Christopher Hitchens invites himself to join the week's fad: war supporters expressing varying degrees of remorse or redefining their expectations about Iraq.

(Notice, of course, that the anti-war voices rarely seem troubled by this need to keep feet planted on some sort of moral and intellectual terra firma from one hour to the next.)

Hitch searches his soul and finds:

The thing that I most underestimated is the thing that least undermines the case. And it's not something that I overlooked, either. But the extent of lumpen Islamization in Iraq, on both the Khomeinist and Wahhabi ends (call them Shiite and Sunni if you want a euphemism that insults the majority), was worse than I had guessed.

And this is also why I partly think that Colin Powell, as reported by Woodward, was right. He apparently asked the president if he was willing to assume, or to accept, responsibility for the Iraqi state and society.
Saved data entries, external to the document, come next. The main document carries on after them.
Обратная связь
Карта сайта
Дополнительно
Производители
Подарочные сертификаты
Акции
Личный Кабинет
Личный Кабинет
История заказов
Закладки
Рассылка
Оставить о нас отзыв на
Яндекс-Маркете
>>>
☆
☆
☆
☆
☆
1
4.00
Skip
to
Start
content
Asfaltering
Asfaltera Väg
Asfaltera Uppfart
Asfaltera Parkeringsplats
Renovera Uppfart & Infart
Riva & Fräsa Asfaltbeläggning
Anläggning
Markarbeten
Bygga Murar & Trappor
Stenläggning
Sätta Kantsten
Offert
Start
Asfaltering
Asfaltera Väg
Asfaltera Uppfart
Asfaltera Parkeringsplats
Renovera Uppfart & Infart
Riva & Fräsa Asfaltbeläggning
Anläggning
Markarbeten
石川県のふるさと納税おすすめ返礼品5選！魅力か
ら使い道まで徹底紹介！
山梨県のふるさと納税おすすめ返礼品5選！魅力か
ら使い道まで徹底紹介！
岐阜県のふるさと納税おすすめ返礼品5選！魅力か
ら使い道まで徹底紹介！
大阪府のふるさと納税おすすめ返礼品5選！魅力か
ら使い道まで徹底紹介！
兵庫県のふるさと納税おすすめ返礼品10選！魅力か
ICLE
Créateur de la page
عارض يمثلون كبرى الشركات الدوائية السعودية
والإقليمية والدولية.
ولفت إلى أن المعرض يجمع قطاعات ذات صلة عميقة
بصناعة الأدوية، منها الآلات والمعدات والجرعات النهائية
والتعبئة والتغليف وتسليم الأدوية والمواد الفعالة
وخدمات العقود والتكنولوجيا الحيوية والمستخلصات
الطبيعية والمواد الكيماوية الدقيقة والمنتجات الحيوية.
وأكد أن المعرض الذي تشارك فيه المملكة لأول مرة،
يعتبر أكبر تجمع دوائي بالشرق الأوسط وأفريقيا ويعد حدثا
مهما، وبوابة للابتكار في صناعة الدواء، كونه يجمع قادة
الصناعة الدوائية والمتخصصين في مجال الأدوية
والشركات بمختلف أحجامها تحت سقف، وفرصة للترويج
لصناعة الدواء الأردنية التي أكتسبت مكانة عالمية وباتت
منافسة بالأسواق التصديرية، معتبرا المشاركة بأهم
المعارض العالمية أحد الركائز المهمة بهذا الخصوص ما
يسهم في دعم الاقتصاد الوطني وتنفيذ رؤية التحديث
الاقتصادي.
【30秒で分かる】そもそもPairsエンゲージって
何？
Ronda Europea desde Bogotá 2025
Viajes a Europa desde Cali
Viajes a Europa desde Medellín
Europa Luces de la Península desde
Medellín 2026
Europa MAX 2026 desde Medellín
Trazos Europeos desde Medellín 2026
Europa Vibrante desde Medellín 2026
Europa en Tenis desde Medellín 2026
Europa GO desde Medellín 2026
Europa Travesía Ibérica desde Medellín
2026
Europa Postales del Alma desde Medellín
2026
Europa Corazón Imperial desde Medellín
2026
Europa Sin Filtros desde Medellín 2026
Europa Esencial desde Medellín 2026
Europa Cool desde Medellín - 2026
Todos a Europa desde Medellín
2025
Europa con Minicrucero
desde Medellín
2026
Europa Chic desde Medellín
The only possible answer, morally and politically, would have been "yes." The United States had already made itself co-responsible for Iraqi life, first by imposing the sanctions, second by imposing the no-fly zones, and third by co-existing with the regime. (Three more factors, by the way, that make the Vietnam comparison utterly meaningless.) This half-slave/half-free compromise could not long have endured.